Die EU schreibt Industrieanlagen vor, Verschmutzungsrechte für Treibhausgasemissionen zu erwerben. Im Rahmen des Klimapakets „Fit für 55“ wurden die kostenlosen Zuteilungen von Emissionszertifikaten schrittweise reduziert. Dies führt zu höheren Belastungen für Unternehmen, die ihre Emissionen langsamer senken als die schrumpfende Menge an verfügbaren Zertifikaten.
Die Unternehmen argumentieren, dass das Emissionshandelsystem die globalen Realitäten nicht mehr ausreichend berücksichtige. Europa handle allein, indem es seinen Industrien immer höhere CO₂-Kosten aufbürde, heißt es in der Stellungnahme. Zwar sollte der Kohlenstoffgrenzausgleichsmechanismus (CBAM) Wettbewerbsnachteile ausgleichen, doch fehlen den Firmen zufolge weiterhin die notwendigen Transformationsbedingungen.

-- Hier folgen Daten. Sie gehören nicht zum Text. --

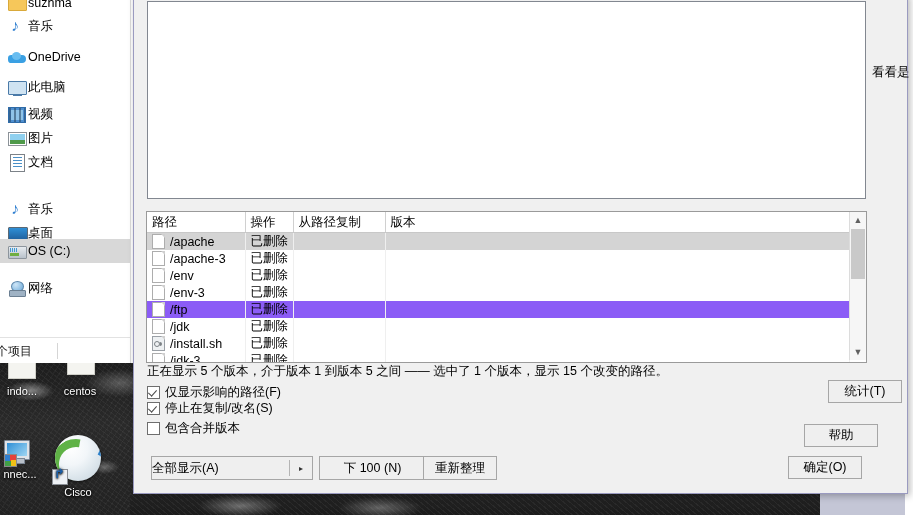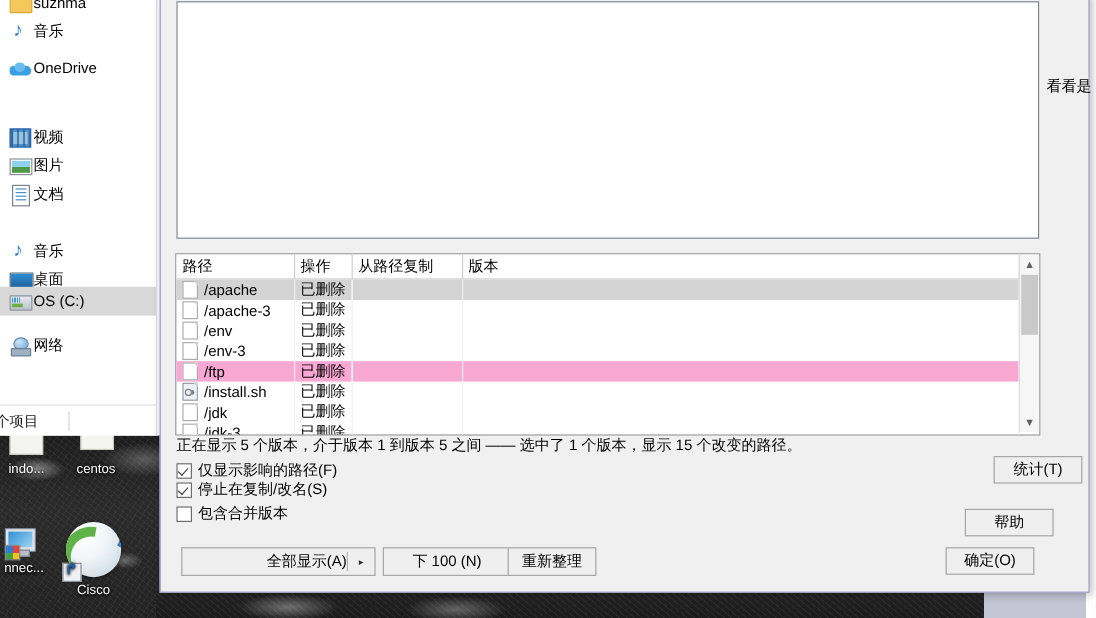"此电脑" div.nav-row { html: none -> <div> <span> <i></i> </span> <span>此电脑</span> </div> }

In ihrem Schreiben verweisen sie auf Infrastrukturdefizite als zentrales Hindernis. Ohne sofortige Maßnahmen drohe weitere Schädigung der europäischen Industriebasis, warnen die Unterzeichner. Sie fordern dringende Schritte, um den Kostendruck zu begrenzen und den Sektor zu schützen.
Der Appell kommt von einigen der größten Industrieplayer Europas. Sie betonen, dass das aktuelle System ohne Korrekturen die wirtschaftliche Stabilität der Region untergraben könnte. Der Brief unterstreicht die Notwendigkeit politischer Anpassungen, die den industriellen Gegebenheiten Rechnung tragen.